This is geometry, not combinatorics. Sketch: Only $n=3$ works. Take a segment of maximal length, it can only be a side of an equilateral triangle, say $ABC$. Then any other point must be in the union of $k_1(A, AB)$, $k_2(B, AB)$, $k_3(C, AB)$ and we get a contradiction in both of the two arising cases: $D \in k_1(A, AB)$ but not in the interior of $ABC$; and $D$ in the interior of $ABC$.

Hello, is this your solution, or from the shortlist?

Pretty much both - one of the shortlist official solutions is around this idea and I also solved this problem myself in this way when I tried it.

$|S| = 3$ only. Consider $m$, the longest segment in $S$. It must be a side of some regular polygon in $S$. If that polygon is not a triangle, then one of its diagonals is in $S$ and is longer than $m$, contradicting the fact that $m$ is the longest segment. Therefore the largest shape is $S$ must be an equilateral triangle (which has no interior diagonals). Let the big triangle be $ABC$, and WLOG let $AB = AC = BC = 3$. Then you can show that the second-largest shape must also be a triangle $XYZ$, with a side length $XY = XZ = YZ = r$ where $2 \leq r \leq 3$. If $r \leq 3$, you can get a contradiction by showing one of $\{AX, AY, AZ, BX, BY, BZ, CX, CY, CZ\} \geq r$. It follows that $r = 3$ and some more geo shows that $XYZ = ABC$ so there can only be a single triangle in $S$.

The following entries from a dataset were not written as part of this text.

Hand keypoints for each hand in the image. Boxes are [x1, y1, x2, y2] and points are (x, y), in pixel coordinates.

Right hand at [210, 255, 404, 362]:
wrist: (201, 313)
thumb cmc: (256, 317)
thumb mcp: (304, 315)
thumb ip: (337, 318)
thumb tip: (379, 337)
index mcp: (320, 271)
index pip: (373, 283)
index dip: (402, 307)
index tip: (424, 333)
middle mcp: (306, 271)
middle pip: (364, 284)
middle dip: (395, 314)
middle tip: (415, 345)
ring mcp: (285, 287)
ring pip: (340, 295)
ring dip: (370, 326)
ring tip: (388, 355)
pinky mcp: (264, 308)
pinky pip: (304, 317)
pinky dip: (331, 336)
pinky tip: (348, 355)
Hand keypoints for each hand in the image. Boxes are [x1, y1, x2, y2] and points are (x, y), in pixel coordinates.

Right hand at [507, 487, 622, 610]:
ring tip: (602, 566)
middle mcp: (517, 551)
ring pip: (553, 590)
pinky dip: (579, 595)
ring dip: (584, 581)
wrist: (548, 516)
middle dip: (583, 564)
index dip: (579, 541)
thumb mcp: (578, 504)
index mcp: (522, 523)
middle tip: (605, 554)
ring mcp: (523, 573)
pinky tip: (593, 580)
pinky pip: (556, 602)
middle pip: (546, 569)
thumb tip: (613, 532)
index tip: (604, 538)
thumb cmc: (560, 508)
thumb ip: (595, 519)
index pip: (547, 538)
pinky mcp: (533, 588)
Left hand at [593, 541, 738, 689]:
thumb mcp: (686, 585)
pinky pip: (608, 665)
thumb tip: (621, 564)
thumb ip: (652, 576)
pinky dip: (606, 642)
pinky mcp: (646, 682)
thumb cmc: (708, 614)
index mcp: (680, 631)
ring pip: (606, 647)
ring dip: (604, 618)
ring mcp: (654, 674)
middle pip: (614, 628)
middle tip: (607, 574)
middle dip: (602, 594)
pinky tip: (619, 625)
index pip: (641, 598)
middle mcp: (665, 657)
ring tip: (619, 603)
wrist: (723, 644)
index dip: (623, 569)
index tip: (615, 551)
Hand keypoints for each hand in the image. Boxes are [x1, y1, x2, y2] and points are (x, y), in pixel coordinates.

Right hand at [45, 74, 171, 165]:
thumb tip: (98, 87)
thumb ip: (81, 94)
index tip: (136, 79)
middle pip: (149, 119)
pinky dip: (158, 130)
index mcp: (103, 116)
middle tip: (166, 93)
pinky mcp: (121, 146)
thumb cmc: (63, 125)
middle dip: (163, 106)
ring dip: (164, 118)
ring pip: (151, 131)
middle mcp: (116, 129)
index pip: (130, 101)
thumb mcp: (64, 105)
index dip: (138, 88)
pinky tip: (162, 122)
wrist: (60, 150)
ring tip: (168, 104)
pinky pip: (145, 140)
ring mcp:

Only $n=3$ if there exist a regualar polygon $\mathcal{P}$ such that $V(\mathcal{P})>3$,We know for all polygons that has a number of vertices over 3 the longest diagonal is greater than it’s side,so it wont be equal to any of it’s side. But,can not we construct a regular polygon such that it’s side equals to the diagonal of the previous polygon? Well when constructing a such polygon we need to construct a new polygon such that it’s diagonal equals to the side of the second polygon we constructed.And we do that for infinity.$\lambda $